### ASSIGNMENT
In the records, find every line with the word "Hate" and copy it out.
#### SUPPLIED RECORDS ####
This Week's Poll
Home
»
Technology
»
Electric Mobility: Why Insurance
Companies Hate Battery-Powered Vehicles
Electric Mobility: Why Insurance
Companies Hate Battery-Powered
####
### THE COMPLETED TASK
Companies Hate Battery-Powered Vehicles
Companies Hate Battery-Powered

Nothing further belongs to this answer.